Revisando y reflexionando, parece interesante que existan diversas aproximaciones desde lo “científico” al fenómeno Unidad Popular y la posterior Dictadura Militar y digo fenómeno, en el sentido de objeto de estudio, pero a veces la información en su calidad y contenido comienza a saturar para no decir claramente, repetirse.

Una veta interesante a re-descubrir son los cientos y seguramente las miles de historias anónimas que contribuyeron con su esfuerzo, valentía, abnegación y desempeño al proceso de recuperación democrática. Democracia, palabra nueva, vacilante, incompleta, desigual, en constante construcción pero democracia en vez de dictadura.

En ese proceso es digno de destacar, la obra “Re – Volver, Relatos de una Dictadura”, libro que incluye a 40 jóvenes, hoy adultos que desde sus diversas experiencias, desde sus amplios y complejos matices, desde sus diversos recuerdos configuran historias de luchas, anhelos y sueños.

Recuerdos que estos 40 anónimos recuerdan en virtud y en calidad de personas que soñaron, amaron y no cabe duda que se comprometieron por una sociedad mejor. Seguramente en ese devenir nunca soñaron ni lucharon por una como la actual.

Todo lo que se hacía en tiempos de la dictadura tenía un costo, el “cuídese”, seguramente era parte del léxico cotidiano en estas 40 personas. Escrito en forma testimonial es una obra que transporta, que te lleva hacia el pasado, un pasado que no es tan pasado, muy por el contrario,  dado que sigue existiendo una sociedad desigual y por soñar.

40 memorias cabe en 40 años de 40 jóvenes que seguramente han superados esos 40, por recuperar el tiempo perdido, dar testimonio, dar la vida por la vida. Serán héroes anónimos, actores sociales, protagonistas, activistas, políticos o simples 40 personas que se subieron al tren de la historia, en el cual sólo se transita una vez.

La riqueza del texto es la diversidad que a través de la lectura se van transformando en historia no oficial, en huellas plurales desde lo singularidad de cada testimonio. Tenemos que seguir avanzando no sólo para construir memoria sino para rescatar esos cientos de personajes anónimos que contribuyeron a intentar fundar una sociedad mejor. Conocer y reconocer a estos 40 anónimos nos lleva a destacar el valor del testimonio, en una sociedad insatisfecha y cada vez más, desigual.

Otra obra que se dirige en la misma línea anterior “La Montaña Rebelde”, que versa sobre 12 historias sobre la guerrilla en Neltume, y su asedio constante por parte de un amplio operativo combinado entre fuerzas de seguridad y militares.

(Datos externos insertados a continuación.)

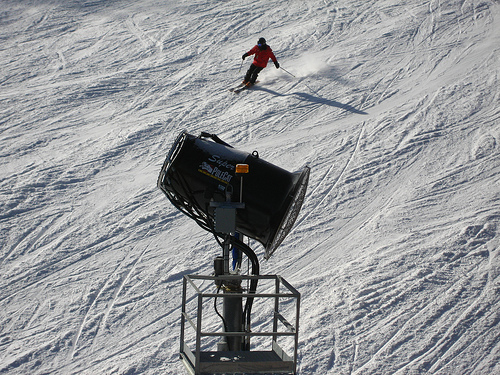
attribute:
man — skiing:
[225, 36, 281, 97]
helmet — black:
[257, 35, 267, 50]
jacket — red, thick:
[249, 49, 276, 66]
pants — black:
[245, 64, 264, 82]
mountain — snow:
[41, 14, 427, 121]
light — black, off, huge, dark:
[163, 136, 316, 258]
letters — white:
[200, 151, 239, 194]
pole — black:
[282, 64, 300, 85]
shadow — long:
[258, 78, 370, 115]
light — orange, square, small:
[235, 159, 248, 177]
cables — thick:
[240, 230, 259, 351]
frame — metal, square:
[172, 264, 309, 367]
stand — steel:
[155, 208, 310, 372]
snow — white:
[43, 21, 107, 79]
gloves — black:
[240, 51, 251, 62]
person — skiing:
[217, 30, 297, 108]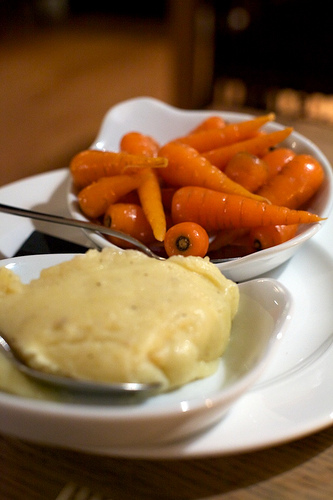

Los 40 años del golpe militar ya son parte del pasado, seguramente habrá que seguir sacando las lecciones justas y necesarias… mirando con vista hacia el futuro, se vienen otros 40 años, la caída en combate de Miguel Enríquez, en una callecita de San Miguel, será en un nuevo pero viejo contexto.

El desafío de mañana, es el rescate de esas historias anónimas, personales, no oficiales que vayan aportando seguramente desde su diversidad, desde su complejidad al nuevo sujeto social, al nuevo constructor de sociedad, simplemente es justo y necesario… cimentar una opinión que nos hace falta para construir una sociedad mejor.